B. DES MESURES RELATIVES À LA DÉMOGRAPHIE MÉDICALE
1. La fin du mécanisme de cessation anticipée d'activité (MICA) (article 28)
L'
article 28
du présent projet de loi de
financement
vise à modifier l'article 4 de la loi du 5 janvier 1988 afin de mettre
fin au dispositif de cessation anticipée d'activité (MICA)
destiné aux médecins libéraux conventionnés.
Le MICA consiste dans l'octroi d'une allocation de remplacement de revenu aux
médecins libéraux conventionnés choisissant de cesser leur
activité avant l'âge de 65 ans. L'objectif initial de ce
dispositif était de réduire l'offre de soins ambulatoires et de
contribuer à maîtriser les dépenses d'assurance maladie.

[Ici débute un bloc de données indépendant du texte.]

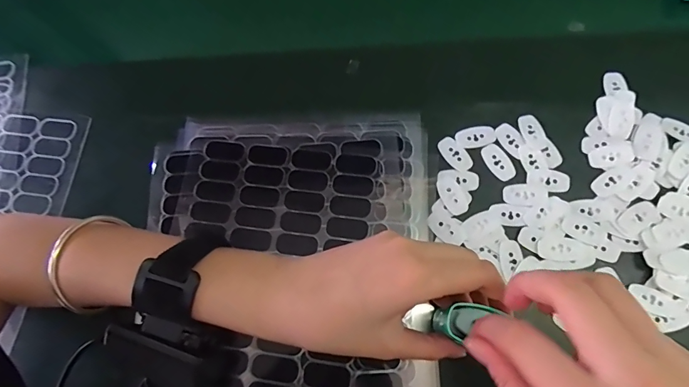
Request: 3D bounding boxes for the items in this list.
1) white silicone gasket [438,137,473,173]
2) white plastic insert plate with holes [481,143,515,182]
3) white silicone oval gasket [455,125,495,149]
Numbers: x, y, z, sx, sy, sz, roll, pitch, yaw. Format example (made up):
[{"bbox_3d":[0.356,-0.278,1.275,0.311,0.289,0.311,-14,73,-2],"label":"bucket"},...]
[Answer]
[{"bbox_3d":[0.086,-0.030,0.306,0.017,0.004,0.030,-44,81,-10],"label":"white silicone gasket"},{"bbox_3d":[0.119,-0.024,0.303,0.017,0.004,0.031,-30,76,-1],"label":"white plastic insert plate with holes"},{"bbox_3d":[0.103,-0.045,0.308,0.030,0.005,0.017,-12,70,-1],"label":"white silicone oval gasket"}]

Cette allocation est financée par des cotisations des praticiens
conventionnés et par les caisses d'assurance maladie. Elle est
gérée par la caisse autonome de retraite des médecins
français.
L'ordonnance du 24 avril 1996 relative à la maîtrise
médicalisée des dépenses de soins a rendu plus favorables
les conditions d'accès à ce mécanisme en abaissant
l'âge d'accès, en relevant le montant du plafond de l'allocation
de remplacement pour les adhérents et en assouplissant les conditions de
cumul.
La loi de financement de la sécurité sociale pour 1999 a
prorogé le dispositif du MICA jusqu'au 31 décembre 2004, mais
à des conditions moins favorables. Le mécanisme ouvre à la
négociation conventionnelle la possibilité de fixer certaines
modalités du dispositif, notamment la modulation de ses conditions
d'attribution en fonction de la situation de la démographie
médicale appréciée régionalement. Le montant du
plafond annuel de l'allocation a été réduit par le
décret du 24 juillet 2000.
Depuis sa création, le MICA a bénéficié à
environ 9.000 médecins, dont seulement 264 en 2001 (contre 775 en 2000
et 868 en 1999).
La situation actuelle de la démographie médicale est très
différente de celle qui prévalait en 1988 au moment de la
création du MICA, et même depuis 1996, année où ses
conditions d'accès ont été rendues plus attractives. Le
maintien du MICA apparaît contradictoire avec la politique menée
par le gouvernement qui a décidé d'augmenter le
numerus
clausus
(+ 8,5 % en 2003).
L'article 28 propose donc la suppression de ce mécanisme.
Le
gouvernement proposait, dans la version initiale de cet article, de mettre fin
à l'entrée dans le MICA d'ici au 1
er
juillet 2003.
L'Assemblée nationale a estimé que ce délai était
trop court pour permettre aux médecins libéraux ayant
décidé d'opter pour ce dispositif d'organiser convenablement leur
cessation d'activité. Le délai a donc été
repoussé au 1
er
octobre 2003, ce qui semble en effet plus
convenable à votre rapporteur pour avis.
Ainsi, à partir du 1
er
octobre 2003, aucune entrée
dans le dispositif du MICA ne sera désormais possible. Les
médecins qui perçoivent actuellement l'allocation la percevront
jusqu'à leur retraite.
L'article 28 tend également à préciser que le solde annuel
des cotisations encaissées et des prestations versées au titre du
MICA est affecté au financement des prestations complémentaires
de vieillesse servies aux médecins ayant exercé en libéral.